═══ SOURCE EXTRACT
James Westphal had careers in the petroleum industry and science, eventually becoming professor at the California Institute of Technology (Caltech) as a leader in scientific instrument design and development in geophysics and astronomy. He was the principal investigator of the instrument team that built the Wide Field/ Planetary Camera for the Hubble Space Telescope and later became the director of Palomar Observatory.
Early Years. Born in Dubuque, Iowa, but raised in Tulsa, Oklahoma, until age twelve, Westphal moved with his parents, Henry Westphal and the former Katharyn Wise, to the Westphal ancestral home in a mountaintop community in central Arkansas affiliated with the Lutheran Church, Missouri Synod. The community was named Petit Jean and was located near the town of Morrilton, where his paternal grandparents lived. He was an only son and his father had been an accountant who was moved around by his company until retirement in 1940, when he ran a service station in Tulsa and ultimately settled on Petit Jean to take up family ranching. Westphal enjoyed odd jobs around the service station and learned both metal and woodwork from his father and grandfather, who he recalled was a respected local “jack-leg mechanic, or a shade-tree mechanic” (1982a, p. 2).
He attended a local one-room schoolhouse in Petit Jean for a year, but his unrest after his exposure to the larger Tulsa system led his parents to send him to Morrilton, even though it meant a difficult daily commute by bicycle, car, and bus. By the ninth grade, Westphal was sent to live with a recently widowed family friend so he could attend the better junior and high schools in Little Rock. He earned his keep by yard work and taking care of chickens.
Westphal haunted the Carnegie Library in Morrilton and gained local notice after he read all the books available there on aviation. He continued this trait in Little Rock, but after finding Albert G. Ingalls’s Amateur Telescope Making became a devoted astronomy enthusiast. He also joined the science club at Little Rock High School and fell in with a small group that decided to build a telescope for the school. By the time of high school graduation in May 1948, the group had built several reflecting telescopes and mounted the largest in a tower on the campus bandstand, making it available to the school almost every clear night. Although most of the fun was reading license plates in a nightclub parking lot a few miles away, Westphal also became an ardent member of the national amateur Association of Lunar and Planetary Observers. He was also an avid science fiction reader and dabbled with friends in model rocketry.
After high school graduation Westphal decided to move back to Tulsa, a town he preferred for its good family memories. He stayed with another family friend and landed a job in a filling station while he looked for something better. His uncle had connections in a local Tulsa firm, the Seismograph Service Corporation (SSC), where Westphal was hired to join a geophysical exploration crew near Spearman, in the Texas Panhandle. He started as a “jug hustler” who placed the geophones and portable seismometers and then became a rodman for the crew surveyor. This experience convinced him to try to go to college, and the money he had saved that year made it possible.
══════
EXERCISE: Copy out the passage of the Westphal biography that begins at the words "After high school" and stops after "made it possible.".
═══ GIVEN RECORDS
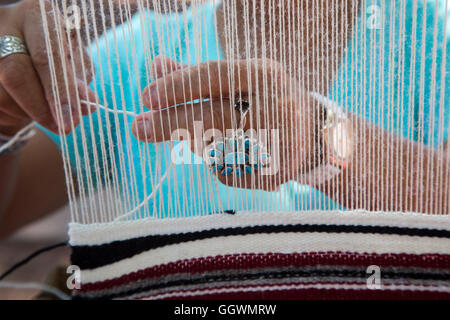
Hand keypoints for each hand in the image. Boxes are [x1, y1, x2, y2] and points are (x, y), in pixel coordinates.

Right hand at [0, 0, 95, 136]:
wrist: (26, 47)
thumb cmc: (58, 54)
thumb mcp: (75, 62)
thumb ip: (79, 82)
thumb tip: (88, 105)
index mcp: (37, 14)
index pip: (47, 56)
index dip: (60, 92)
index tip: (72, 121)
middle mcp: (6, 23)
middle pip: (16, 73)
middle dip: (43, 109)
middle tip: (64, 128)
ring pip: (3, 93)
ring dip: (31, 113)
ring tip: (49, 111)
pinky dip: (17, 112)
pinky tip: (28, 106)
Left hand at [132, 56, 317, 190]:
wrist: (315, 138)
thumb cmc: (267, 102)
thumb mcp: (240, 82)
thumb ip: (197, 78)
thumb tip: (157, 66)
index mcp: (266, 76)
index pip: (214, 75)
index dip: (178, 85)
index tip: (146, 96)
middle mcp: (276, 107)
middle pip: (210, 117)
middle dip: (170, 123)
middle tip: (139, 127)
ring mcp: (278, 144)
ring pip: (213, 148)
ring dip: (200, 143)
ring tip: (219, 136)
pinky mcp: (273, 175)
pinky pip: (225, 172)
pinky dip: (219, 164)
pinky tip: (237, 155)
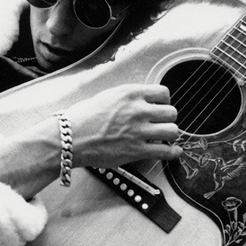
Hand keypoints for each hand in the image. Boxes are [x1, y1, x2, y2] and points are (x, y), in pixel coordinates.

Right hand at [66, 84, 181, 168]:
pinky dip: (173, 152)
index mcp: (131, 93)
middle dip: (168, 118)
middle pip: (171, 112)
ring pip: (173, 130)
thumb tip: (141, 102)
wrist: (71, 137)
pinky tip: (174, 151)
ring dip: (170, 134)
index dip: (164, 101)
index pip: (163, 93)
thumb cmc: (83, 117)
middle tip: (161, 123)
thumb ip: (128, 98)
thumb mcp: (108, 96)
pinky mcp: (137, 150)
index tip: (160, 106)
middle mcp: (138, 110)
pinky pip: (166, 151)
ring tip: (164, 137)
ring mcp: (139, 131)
══════
═══ GIVEN RECORDS
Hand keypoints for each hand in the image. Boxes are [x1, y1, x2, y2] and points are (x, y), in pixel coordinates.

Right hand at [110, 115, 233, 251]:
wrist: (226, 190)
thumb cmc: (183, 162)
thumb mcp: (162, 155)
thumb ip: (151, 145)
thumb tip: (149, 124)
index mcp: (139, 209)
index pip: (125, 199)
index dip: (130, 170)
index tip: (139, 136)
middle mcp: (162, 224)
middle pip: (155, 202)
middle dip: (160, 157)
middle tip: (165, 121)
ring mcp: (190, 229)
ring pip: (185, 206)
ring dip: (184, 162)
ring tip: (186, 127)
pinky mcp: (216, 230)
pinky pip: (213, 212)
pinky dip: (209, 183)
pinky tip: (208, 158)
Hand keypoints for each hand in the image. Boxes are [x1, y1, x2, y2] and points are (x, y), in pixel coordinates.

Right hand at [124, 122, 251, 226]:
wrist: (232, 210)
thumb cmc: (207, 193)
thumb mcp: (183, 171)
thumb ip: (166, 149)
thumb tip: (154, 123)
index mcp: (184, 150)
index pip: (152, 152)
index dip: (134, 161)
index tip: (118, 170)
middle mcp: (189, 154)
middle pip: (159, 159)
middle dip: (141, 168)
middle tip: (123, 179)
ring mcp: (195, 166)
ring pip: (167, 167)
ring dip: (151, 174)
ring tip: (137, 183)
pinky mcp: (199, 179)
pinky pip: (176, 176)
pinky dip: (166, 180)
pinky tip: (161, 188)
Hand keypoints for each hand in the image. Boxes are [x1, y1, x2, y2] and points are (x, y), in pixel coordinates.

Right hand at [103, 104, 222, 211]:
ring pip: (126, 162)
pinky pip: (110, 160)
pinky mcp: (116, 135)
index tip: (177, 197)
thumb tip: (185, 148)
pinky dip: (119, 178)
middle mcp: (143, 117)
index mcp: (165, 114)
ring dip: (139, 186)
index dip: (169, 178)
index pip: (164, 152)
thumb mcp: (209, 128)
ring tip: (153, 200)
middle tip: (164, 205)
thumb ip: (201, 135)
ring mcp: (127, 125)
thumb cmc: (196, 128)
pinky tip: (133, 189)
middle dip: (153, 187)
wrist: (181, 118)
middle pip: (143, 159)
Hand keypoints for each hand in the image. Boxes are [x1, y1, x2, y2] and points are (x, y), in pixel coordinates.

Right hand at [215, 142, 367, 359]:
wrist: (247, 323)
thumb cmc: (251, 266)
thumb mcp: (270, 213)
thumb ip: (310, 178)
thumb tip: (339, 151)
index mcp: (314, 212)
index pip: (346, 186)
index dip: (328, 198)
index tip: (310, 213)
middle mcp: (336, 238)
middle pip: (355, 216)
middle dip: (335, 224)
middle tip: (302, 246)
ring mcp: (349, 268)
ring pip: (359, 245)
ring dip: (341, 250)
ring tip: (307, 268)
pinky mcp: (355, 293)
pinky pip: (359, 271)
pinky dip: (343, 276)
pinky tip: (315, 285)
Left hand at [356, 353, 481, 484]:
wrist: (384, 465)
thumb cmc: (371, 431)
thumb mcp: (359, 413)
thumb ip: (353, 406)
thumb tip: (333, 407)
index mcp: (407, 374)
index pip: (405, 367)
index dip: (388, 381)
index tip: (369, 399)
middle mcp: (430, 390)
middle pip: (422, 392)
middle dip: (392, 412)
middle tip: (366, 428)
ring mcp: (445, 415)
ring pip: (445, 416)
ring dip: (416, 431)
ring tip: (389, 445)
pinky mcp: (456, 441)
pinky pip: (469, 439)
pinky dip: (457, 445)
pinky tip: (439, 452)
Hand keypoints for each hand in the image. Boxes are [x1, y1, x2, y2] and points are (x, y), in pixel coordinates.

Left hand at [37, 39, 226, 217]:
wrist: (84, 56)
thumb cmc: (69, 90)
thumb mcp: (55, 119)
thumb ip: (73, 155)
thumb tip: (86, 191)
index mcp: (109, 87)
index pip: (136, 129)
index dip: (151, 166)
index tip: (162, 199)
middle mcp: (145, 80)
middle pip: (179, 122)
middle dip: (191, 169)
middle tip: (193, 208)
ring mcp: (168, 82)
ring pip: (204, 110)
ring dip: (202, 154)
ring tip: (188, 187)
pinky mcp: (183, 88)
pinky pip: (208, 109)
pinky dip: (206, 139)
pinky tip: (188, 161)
══════
REPLY:
After high school graduation Westphal decided to move back to Tulsa, a town he preferred for its good family memories. He stayed with another family friend and landed a job in a filling station while he looked for something better. His uncle had connections in a local Tulsa firm, the Seismograph Service Corporation (SSC), where Westphal was hired to join a geophysical exploration crew near Spearman, in the Texas Panhandle. He started as a “jug hustler” who placed the geophones and portable seismometers and then became a rodman for the crew surveyor. This experience convinced him to try to go to college, and the money he had saved that year made it possible.